Yes. The second-digit distribution also follows a (less extreme) logarithmic pattern, and digits 0–9 each have a specific expected frequency. The second-digit Benford test (2BL-test) is used in election forensics. For large datasets (10,000+ numbers), second-digit analysis adds statistical power. However, the first-digit test remains the most commonly used because it produces the strongest signal and requires the least data.
Forensic accounting: detecting embezzlement in corporate accounts. IRS: identifying suspicious tax returns. SEC: spotting manipulated financial reports. Election auditing: testing vote count integrity. Insurance: detecting fraudulent claims. Government procurement: finding kickback schemes. Anti-money laundering: flagging unusual transaction patterns. Scientific integrity: checking for data fabrication in research. Benford analysis has caught fraudsters in healthcare billing, vendor payments, and expense reports worldwide.

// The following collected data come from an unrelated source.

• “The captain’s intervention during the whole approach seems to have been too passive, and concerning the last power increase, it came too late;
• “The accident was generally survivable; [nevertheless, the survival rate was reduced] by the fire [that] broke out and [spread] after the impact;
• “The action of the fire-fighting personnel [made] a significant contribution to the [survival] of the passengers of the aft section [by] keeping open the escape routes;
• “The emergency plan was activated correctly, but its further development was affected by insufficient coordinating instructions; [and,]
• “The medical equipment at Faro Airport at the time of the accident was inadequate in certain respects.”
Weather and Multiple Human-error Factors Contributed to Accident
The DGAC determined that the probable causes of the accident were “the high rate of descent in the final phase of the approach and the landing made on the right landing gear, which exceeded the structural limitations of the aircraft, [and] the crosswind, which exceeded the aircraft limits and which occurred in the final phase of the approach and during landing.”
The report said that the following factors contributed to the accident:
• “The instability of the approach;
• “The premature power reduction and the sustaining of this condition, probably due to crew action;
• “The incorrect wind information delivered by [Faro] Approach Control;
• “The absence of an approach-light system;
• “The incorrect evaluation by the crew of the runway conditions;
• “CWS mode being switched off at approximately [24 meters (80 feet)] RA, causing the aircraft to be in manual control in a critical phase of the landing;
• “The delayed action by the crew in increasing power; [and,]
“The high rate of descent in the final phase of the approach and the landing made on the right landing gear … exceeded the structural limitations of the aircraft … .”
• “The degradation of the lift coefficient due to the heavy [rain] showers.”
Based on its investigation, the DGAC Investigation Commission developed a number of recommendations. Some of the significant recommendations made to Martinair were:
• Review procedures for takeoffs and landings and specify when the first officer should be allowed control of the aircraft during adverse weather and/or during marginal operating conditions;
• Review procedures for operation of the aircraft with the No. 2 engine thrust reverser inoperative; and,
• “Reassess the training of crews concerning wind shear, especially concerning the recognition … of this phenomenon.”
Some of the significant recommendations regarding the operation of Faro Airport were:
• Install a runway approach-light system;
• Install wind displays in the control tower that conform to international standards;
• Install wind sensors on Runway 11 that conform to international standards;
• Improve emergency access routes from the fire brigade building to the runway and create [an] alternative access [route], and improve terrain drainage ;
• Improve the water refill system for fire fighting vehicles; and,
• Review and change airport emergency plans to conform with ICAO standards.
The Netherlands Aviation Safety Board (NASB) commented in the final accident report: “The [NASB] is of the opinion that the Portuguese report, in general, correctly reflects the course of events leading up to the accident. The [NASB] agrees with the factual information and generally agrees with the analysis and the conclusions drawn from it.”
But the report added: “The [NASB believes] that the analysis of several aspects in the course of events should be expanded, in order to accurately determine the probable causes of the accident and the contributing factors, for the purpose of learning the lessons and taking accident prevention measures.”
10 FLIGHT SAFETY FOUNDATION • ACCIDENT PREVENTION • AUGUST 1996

The deep mathematical reason: Benford’s distribution is the only distribution that is scale-invariant (does not change when all values are multiplied by a constant) and base-invariant (holds in any number base). This makes it a natural attractor for data from multiplicative random processes. T.P. Hill (1998) proved rigorously that the distribution of first digits of a random distribution of distributions converges to Benford’s distribution — explaining why it appears across so many diverse datasets.